Please reproduce each of the entries below word for word, keeping every line unchanged.

►

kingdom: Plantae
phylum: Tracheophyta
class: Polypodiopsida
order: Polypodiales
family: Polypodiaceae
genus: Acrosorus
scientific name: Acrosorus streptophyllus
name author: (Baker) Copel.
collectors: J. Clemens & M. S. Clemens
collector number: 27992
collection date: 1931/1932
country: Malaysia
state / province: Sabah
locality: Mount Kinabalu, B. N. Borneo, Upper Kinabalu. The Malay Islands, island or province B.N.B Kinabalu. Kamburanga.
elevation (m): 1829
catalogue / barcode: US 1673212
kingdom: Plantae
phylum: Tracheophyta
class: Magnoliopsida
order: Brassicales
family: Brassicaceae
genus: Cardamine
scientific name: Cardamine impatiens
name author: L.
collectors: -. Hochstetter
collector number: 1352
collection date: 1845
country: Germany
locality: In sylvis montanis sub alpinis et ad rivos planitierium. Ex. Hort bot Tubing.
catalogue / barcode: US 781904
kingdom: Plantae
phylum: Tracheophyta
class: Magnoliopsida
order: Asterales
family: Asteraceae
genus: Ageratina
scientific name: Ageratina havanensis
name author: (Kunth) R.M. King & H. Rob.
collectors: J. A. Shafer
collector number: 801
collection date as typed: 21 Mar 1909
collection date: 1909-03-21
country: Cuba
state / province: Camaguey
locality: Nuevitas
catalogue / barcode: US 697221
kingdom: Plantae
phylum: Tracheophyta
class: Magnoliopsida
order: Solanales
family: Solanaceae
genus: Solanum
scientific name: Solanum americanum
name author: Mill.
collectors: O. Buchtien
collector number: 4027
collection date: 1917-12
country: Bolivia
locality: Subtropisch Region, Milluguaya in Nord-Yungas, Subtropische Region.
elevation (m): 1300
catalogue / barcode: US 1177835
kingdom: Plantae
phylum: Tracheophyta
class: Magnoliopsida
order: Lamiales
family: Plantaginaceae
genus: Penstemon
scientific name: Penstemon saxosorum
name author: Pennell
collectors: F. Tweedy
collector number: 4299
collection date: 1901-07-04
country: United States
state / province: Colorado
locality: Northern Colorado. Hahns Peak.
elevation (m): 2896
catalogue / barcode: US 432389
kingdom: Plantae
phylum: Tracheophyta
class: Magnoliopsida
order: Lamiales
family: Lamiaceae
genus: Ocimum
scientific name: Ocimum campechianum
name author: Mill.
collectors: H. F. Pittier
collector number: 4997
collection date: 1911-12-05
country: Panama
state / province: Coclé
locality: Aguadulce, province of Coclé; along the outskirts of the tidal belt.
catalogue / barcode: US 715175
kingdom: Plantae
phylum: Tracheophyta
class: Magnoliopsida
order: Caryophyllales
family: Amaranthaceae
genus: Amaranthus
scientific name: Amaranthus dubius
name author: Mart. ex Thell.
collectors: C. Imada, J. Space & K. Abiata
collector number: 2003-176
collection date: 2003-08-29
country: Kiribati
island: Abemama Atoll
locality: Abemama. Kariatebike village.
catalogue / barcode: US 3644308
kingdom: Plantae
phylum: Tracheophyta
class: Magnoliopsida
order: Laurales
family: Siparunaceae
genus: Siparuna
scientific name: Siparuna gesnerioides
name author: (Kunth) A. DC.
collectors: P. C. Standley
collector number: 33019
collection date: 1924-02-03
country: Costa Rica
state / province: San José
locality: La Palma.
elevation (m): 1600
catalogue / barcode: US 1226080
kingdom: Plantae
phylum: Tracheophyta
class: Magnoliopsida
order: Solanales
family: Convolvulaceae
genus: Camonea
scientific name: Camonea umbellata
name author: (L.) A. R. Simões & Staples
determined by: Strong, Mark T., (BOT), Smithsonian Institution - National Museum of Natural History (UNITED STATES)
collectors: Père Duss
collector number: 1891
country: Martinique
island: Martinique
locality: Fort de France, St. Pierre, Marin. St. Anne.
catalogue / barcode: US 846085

◄

## [Finished task]
kingdom: Plantae
phylum: Tracheophyta
class: Polypodiopsida
order: Polypodiales
family: Polypodiaceae
genus: Acrosorus
scientific name: Acrosorus streptophyllus
name author: (Baker) Copel.
collectors: J. Clemens & M. S. Clemens
collector number: 27992
collection date: 1931/1932
country: Malaysia
state / province: Sabah
locality: Mount Kinabalu, B. N. Borneo, Upper Kinabalu. The Malay Islands, island or province B.N.B Kinabalu. Kamburanga.
elevation (m): 1829
catalogue / barcode: US 1673212
kingdom: Plantae
phylum: Tracheophyta
class: Magnoliopsida
order: Brassicales
family: Brassicaceae
genus: Cardamine
scientific name: Cardamine impatiens
name author: L.
collectors: -. Hochstetter
collector number: 1352
collection date: 1845
country: Germany
locality: In sylvis montanis sub alpinis et ad rivos planitierium. Ex. Hort bot Tubing.
catalogue / barcode: US 781904
kingdom: Plantae
phylum: Tracheophyta
class: Magnoliopsida
order: Asterales
family: Asteraceae
genus: Ageratina
scientific name: Ageratina havanensis
name author: (Kunth) R.M. King & H. Rob.
collectors: J. A. Shafer
collector number: 801
collection date as typed: 21 Mar 1909
collection date: 1909-03-21
country: Cuba
state / province: Camaguey
locality: Nuevitas
catalogue / barcode: US 697221
kingdom: Plantae
phylum: Tracheophyta
class: Magnoliopsida
order: Solanales
family: Solanaceae
genus: Solanum
scientific name: Solanum americanum
name author: Mill.
collectors: O. Buchtien
collector number: 4027
collection date: 1917-12
country: Bolivia
locality: Subtropisch Region, Milluguaya in Nord-Yungas, Subtropische Region.
elevation (m): 1300
catalogue / barcode: US 1177835
kingdom: Plantae
phylum: Tracheophyta
class: Magnoliopsida
order: Lamiales
family: Plantaginaceae
genus: Penstemon
scientific name: Penstemon saxosorum
name author: Pennell
collectors: F. Tweedy
collector number: 4299
collection date: 1901-07-04
country: United States
state / province: Colorado
locality: Northern Colorado. Hahns Peak.
elevation (m): 2896
catalogue / barcode: US 432389
kingdom: Plantae
phylum: Tracheophyta
class: Magnoliopsida
order: Lamiales
family: Lamiaceae
genus: Ocimum
scientific name: Ocimum campechianum
name author: Mill.
collectors: H. F. Pittier
collector number: 4997
collection date: 1911-12-05
country: Panama
state / province: Coclé
locality: Aguadulce, province of Coclé; along the outskirts of the tidal belt.
catalogue / barcode: US 715175
kingdom: Plantae
phylum: Tracheophyta
class: Magnoliopsida
order: Caryophyllales
family: Amaranthaceae
genus: Amaranthus
scientific name: Amaranthus dubius
name author: Mart. ex Thell.
collectors: C. Imada, J. Space & K. Abiata
collector number: 2003-176
collection date: 2003-08-29
country: Kiribati
island: Abemama Atoll
locality: Abemama. Kariatebike village.
catalogue / barcode: US 3644308
kingdom: Plantae
phylum: Tracheophyta
class: Magnoliopsida
order: Laurales
family: Siparunaceae
genus: Siparuna
scientific name: Siparuna gesnerioides
name author: (Kunth) A. DC.
collectors: P. C. Standley
collector number: 33019
collection date: 1924-02-03
country: Costa Rica
state / province: San José
locality: La Palma.
elevation (m): 1600
catalogue / barcode: US 1226080
kingdom: Plantae
phylum: Tracheophyta
class: Magnoliopsida
order: Solanales
family: Convolvulaceae
genus: Camonea
scientific name: Camonea umbellata
name author: (L.) A. R. Simões & Staples
determined by: Strong, Mark T., (BOT), Smithsonian Institution - National Museum of Natural History (UNITED STATES)
collectors: Père Duss
collector number: 1891
country: Martinique
island: Martinique
locality: Fort de France, St. Pierre, Marin. St. Anne.
catalogue / barcode: US 846085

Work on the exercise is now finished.